Expected number of same numbered balls in a box I have two boxes: A,B. The boxes A contains $n_1$ red balls which numbered from $(1, \cdots, n_1)$. The box B includes $n_2$ green balls which also numbered from $(1, \cdots, n_2)$. Throw balls from two boxes into a box C. However, some balls will drop-out with probability is $p$. **How many balls have the same number in box C?** A toy example is shown in below figure. In which, the box C will contain two balls (4,7) are the same number.
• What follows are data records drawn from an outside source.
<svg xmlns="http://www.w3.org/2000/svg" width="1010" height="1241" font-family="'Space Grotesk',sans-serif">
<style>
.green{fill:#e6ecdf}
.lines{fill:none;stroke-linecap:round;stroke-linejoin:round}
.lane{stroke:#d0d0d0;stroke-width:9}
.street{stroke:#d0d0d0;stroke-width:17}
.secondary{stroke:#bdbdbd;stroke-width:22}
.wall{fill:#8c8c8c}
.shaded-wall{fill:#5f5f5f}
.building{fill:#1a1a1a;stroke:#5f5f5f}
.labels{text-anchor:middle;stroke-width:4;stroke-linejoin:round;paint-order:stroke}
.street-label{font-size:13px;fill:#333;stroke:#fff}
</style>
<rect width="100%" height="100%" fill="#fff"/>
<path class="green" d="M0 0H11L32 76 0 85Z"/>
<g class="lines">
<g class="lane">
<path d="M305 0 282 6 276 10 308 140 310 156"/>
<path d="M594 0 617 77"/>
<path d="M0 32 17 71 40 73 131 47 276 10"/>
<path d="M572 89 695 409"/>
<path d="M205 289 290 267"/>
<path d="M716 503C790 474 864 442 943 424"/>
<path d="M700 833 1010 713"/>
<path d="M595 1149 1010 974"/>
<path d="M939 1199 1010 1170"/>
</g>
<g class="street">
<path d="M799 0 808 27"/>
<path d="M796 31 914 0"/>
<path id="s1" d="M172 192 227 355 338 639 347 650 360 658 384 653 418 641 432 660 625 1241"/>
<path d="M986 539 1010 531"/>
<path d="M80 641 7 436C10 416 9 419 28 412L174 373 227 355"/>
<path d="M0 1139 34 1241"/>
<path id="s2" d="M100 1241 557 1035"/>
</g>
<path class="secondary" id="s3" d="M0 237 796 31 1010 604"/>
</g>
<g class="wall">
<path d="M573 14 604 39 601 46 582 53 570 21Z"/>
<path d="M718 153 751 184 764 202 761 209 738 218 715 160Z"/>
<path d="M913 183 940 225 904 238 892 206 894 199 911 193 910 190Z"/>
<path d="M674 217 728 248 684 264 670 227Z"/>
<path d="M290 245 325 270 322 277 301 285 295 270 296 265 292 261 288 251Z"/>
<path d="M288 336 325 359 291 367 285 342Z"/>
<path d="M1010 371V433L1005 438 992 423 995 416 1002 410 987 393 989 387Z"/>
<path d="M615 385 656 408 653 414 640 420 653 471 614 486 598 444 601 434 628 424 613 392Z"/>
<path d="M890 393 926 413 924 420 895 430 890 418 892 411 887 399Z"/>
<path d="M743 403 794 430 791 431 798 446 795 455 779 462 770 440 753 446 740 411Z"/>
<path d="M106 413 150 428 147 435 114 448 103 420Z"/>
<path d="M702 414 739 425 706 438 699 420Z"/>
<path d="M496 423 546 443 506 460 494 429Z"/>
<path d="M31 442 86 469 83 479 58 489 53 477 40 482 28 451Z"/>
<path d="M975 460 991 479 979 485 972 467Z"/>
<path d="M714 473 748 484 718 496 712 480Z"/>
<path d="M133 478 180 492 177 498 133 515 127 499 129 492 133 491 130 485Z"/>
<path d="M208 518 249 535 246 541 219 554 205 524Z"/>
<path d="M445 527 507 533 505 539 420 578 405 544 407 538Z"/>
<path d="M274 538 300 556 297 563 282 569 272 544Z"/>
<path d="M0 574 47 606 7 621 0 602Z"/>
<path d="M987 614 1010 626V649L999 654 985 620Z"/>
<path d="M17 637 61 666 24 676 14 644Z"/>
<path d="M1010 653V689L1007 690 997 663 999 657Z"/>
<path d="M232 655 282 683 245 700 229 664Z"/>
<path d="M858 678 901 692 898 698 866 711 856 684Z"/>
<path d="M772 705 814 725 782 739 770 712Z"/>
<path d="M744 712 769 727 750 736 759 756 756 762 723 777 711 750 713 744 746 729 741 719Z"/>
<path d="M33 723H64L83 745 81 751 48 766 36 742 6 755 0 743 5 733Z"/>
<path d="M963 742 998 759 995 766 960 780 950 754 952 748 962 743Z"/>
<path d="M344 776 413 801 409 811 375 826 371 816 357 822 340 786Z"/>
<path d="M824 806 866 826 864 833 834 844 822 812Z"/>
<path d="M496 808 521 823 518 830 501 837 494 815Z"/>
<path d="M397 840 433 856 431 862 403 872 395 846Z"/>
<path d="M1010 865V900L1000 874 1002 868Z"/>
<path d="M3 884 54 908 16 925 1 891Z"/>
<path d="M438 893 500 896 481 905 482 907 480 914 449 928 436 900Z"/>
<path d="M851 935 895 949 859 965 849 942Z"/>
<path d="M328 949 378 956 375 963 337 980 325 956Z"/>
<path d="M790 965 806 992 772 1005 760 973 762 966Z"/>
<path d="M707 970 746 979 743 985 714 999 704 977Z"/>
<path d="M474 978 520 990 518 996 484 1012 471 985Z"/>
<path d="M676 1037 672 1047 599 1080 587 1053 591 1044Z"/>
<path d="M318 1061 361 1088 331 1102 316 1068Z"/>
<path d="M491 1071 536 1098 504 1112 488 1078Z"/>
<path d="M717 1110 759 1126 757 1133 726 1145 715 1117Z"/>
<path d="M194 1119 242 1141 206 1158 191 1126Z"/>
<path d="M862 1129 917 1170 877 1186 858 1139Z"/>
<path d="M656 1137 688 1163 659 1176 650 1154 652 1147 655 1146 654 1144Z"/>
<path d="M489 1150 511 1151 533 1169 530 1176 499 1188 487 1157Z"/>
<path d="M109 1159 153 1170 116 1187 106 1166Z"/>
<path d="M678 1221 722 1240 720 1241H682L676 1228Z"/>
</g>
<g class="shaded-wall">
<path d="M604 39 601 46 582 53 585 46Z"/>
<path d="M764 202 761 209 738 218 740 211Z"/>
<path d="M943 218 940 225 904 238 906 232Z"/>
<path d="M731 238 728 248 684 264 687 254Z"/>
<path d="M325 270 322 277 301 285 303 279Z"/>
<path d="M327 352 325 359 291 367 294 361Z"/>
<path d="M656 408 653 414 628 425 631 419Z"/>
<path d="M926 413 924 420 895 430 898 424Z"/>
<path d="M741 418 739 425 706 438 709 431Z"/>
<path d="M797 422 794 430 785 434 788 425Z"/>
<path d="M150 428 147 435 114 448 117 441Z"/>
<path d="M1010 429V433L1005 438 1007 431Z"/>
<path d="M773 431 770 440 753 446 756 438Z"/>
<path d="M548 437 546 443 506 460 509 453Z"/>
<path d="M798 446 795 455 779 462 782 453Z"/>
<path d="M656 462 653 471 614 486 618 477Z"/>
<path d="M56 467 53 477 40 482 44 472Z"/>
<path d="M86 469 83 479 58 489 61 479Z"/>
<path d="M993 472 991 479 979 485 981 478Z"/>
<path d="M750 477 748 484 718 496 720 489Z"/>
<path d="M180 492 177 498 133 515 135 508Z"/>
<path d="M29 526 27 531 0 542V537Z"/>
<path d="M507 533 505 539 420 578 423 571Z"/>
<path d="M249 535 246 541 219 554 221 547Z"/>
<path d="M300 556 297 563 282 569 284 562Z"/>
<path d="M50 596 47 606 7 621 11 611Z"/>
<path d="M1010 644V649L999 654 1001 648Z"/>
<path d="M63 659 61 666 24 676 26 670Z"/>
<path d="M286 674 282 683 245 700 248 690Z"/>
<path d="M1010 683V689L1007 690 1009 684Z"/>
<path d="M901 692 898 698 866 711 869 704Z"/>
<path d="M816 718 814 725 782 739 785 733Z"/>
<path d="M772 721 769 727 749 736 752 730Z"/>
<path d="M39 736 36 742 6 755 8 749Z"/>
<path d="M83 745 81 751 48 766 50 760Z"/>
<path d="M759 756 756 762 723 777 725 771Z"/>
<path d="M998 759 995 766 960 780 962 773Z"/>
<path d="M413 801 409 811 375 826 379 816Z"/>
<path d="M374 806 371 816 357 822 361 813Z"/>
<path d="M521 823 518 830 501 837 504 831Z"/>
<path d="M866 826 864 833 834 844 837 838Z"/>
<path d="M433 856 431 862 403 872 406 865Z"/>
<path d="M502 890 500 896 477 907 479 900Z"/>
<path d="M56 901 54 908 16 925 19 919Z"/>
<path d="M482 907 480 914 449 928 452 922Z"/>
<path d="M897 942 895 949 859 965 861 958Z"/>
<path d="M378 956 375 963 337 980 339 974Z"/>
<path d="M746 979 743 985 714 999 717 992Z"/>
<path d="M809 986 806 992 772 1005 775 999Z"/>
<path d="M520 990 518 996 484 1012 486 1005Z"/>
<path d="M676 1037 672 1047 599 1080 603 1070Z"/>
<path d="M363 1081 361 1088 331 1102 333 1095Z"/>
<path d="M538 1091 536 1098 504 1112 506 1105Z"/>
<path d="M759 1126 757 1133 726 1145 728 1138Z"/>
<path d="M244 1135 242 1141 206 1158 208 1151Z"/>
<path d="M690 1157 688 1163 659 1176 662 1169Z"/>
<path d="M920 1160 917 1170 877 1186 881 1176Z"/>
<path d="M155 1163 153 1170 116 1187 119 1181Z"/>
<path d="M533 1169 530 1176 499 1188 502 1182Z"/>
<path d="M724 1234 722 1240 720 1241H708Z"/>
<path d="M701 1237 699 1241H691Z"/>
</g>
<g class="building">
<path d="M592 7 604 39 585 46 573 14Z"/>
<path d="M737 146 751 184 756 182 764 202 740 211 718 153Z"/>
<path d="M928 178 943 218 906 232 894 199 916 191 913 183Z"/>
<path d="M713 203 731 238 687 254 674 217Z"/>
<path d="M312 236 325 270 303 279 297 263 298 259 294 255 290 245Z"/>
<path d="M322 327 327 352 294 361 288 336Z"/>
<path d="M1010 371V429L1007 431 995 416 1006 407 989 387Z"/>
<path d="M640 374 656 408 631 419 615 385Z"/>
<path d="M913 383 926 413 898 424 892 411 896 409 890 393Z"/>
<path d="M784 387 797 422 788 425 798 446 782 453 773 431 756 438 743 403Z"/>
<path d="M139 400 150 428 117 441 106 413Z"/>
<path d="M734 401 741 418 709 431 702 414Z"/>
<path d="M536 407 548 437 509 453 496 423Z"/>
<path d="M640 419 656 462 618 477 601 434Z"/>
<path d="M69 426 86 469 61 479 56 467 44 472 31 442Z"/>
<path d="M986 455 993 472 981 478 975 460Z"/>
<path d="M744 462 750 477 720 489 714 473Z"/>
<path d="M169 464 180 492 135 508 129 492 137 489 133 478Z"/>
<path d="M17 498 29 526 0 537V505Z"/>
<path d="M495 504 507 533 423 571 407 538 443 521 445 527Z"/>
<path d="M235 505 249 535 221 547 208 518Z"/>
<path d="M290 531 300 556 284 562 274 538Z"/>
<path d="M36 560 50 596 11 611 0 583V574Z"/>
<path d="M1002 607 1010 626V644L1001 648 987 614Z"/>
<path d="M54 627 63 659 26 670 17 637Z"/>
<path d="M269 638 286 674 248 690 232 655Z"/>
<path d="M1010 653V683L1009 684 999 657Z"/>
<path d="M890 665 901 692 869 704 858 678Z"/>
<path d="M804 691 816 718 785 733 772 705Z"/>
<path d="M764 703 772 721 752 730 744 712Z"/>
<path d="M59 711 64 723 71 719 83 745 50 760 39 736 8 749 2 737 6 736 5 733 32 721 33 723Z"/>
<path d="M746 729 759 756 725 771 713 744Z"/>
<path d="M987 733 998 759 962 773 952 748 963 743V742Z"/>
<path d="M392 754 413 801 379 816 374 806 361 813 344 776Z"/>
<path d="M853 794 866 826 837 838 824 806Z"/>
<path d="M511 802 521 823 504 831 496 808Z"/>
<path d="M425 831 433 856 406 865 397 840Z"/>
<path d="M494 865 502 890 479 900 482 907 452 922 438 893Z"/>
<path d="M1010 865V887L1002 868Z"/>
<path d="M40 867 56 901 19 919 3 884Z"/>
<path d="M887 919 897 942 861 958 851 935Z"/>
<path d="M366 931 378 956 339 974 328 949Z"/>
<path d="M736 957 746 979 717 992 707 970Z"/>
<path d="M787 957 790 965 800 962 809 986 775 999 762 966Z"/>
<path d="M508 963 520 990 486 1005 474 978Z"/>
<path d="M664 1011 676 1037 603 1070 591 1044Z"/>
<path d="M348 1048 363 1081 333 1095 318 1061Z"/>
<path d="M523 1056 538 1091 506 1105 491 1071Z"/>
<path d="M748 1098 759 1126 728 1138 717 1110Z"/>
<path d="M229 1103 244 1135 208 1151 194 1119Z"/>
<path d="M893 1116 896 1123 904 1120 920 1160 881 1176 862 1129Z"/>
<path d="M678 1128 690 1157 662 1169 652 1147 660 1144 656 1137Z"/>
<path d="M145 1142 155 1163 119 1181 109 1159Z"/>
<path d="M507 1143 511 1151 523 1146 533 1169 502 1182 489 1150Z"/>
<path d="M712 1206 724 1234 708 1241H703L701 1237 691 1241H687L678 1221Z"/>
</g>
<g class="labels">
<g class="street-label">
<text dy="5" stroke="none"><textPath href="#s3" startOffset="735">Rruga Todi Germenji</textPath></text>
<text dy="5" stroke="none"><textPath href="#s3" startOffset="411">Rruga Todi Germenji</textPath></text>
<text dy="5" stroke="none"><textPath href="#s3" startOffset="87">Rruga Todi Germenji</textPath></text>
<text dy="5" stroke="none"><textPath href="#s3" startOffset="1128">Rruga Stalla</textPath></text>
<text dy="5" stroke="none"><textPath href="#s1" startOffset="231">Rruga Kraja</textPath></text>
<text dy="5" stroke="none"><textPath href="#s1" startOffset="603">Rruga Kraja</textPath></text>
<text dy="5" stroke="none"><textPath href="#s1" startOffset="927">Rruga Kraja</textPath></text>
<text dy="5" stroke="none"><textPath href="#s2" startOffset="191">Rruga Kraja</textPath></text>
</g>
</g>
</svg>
Thus, the answer is 2. ![enter image description here](

Let $m:=\min(n_1,n_2)$ and for $i\in\\{1,\dots,m\\}$ let $X_i$ take value $1$ if a red and a blue ball both with number $i$ will end up in box $C$. If this does not happen then let $X_i$ take value $0$. Then $$X:=X_1+\dots+X_m$$ equals the number of numbers doubly presented in box $C$. There are $2X$ balls that have a "numbermate" in the sense that there is another ball in box $C$ having the same number.

If you are after expectation then you can use linearity of expectation and symmetry to find that: $$\mathbb EX=m\Pr(X_1=1)$$

Also the $X_i$ are independent so that $X$ will have binomial distribution with parameters $m$ and $\Pr(X_1=1)$.

Can you find $\Pr(X_1=1)$ yourself?